Ruby is 4 months old today. I had a little photoshoot with her in the backyard today to celebrate. Well, it was fun for me but I am not sure she cared much. I woke her from her nap, which is why she's being lazy in the grass in all these 

Oh and I had to throw a picture in of one of our cats, Leo, because he was feeling left out.


----------



## Angie NG (Jun 6, 2012)

Ruby is gorgeous


----------



## Denaligirl (Aug 28, 2012)

Ruby is so adorable! My pup Denali also just turned 4 months on Sept 1st! We brought her to the local feed store and let her pick out a "toy". She chose a braided bully stick, yum! Here's a picture from our car ride a couple days ago...


----------



## lilyloo (Jun 20, 2012)

Denaligirl said:



> Ruby is so adorable! My pup Denali also just turned 4 months on Sept 1st! We brought her to the local feed store and let her pick out a "toy". She chose a braided bully stick, yum! Here's a picture from our car ride a couple days ago...

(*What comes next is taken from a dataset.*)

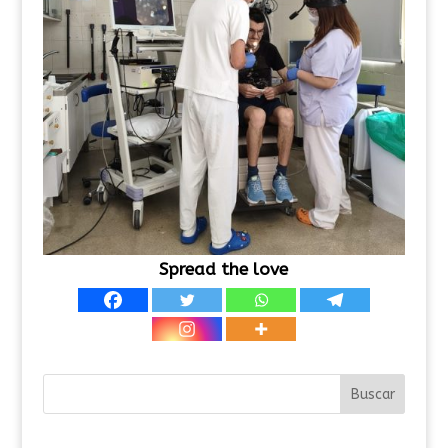
Spread the love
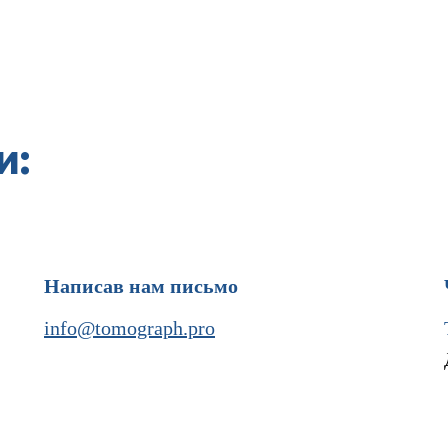
и:
Написав нам письмо
info@tomograph.pro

Aw! They look a lot alike.


----------



## abatt (Jul 10, 2012)

Ruby is a beauty!
How do you manage to make her stay so still? We mostly have sleeping puppy pictures. That is the only time we can get a good shot.


----------



## lilyloo (Jun 20, 2012)

abatt said:


> Ruby is a beauty!
> How do you manage to make her stay so still? We mostly have sleeping puppy pictures. That is the only time we can get a good shot.


Thank you!
I think Ruby is a bit unusual for a Vizsla in that she sits still for longer than 5 seconds! I didn't do anything to make her sit (didn't have to say "stay" or anything like that) but rather just woke her up from her nap and brought her into the back yard. She was still sleepy so she lounged around and let me take a few photos. We she was younger, around 11 or 12 weeks.. she would try to eat the camera.


----------



## adrino (Mar 31, 2012)

I absolutely love the pictures!!! Your Ruby is a beauty!!!


----------